But our cultural values are not static and we will see a very different generation because of the financial conditions of Americans.

 

I was very happy to know when the article mentions how the vast majority of US parents consider stimulation to be the most important thing they could offer their children, that my answer was instead, predictability and emotional empathy.  

 

But then, I was very impressed to be surprised when the article actually made me realize that I DO, deep down, have a borderline unhealthy focus on proving stimulation, because deep down it's the thing I always feel like my son needs more of.  It's the nagging feeling in the back of my mind that he is being deprived of the right puzzle games with Mom.  I was so certain I had risen above (outwitted) my pesky cultural attachments, darn it!  

 

 

Additionally, the article made the point "indirectly" that my own focus on providing predictability and empathy could in fact deny my son the ability to cope with the unpredictable and self soothe.  I'm sure for many parents a lot of it has to do with trying to provide what we ourselves didn't have growing up ourselves and wind up overdoing it.

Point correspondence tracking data
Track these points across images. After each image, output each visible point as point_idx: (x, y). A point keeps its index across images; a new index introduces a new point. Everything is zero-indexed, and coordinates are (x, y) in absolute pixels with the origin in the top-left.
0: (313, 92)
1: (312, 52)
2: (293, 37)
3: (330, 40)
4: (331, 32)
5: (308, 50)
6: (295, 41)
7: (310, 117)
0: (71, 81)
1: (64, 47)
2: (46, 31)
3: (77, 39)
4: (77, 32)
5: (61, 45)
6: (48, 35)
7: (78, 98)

- WORK REQUEST 1
Answer these questions from the parenting text:
(a) What does the vast majority of US parents consider the most important thing they could offer their children?
(b) What was the writer's own answer instead?
(c) What does the writer's nagging feeling say the son is being deprived of?
- WORK REQUEST 2
Please write what comes next in the parenting text, picking up after its final sentence.
The rows are separate material from the parenting text.

- ANSWER AREA 1
(a) Stimulation.
(b) Predictability and emotional empathy.
(c) The right puzzle games with Mom.

- ANSWER AREA 2
That is why I try to make decisions consciously and not allow my fears to control the direction my parenting takes.  I think this cognitive approach is actually a strength Americans have more than other cultures and it's good for our kids.  I think it's possible to have both a cognitive approach and still follow one's instincts when needed.

 

Our culture does place a huge emphasis on intelligence, and we have many isolated, emotionally unintelligent behaviors and focuses nation-wide to prove it.  The majority of Americans I know are lonely, cynical, and somewhat estranged from their close family.  Most of our parents do not come to live with us when they get old, and many of us have one or more of our closest family members living out of state.

 

I'd be curious to know if anybody here has read the book the article's author published,  Baby Meets World?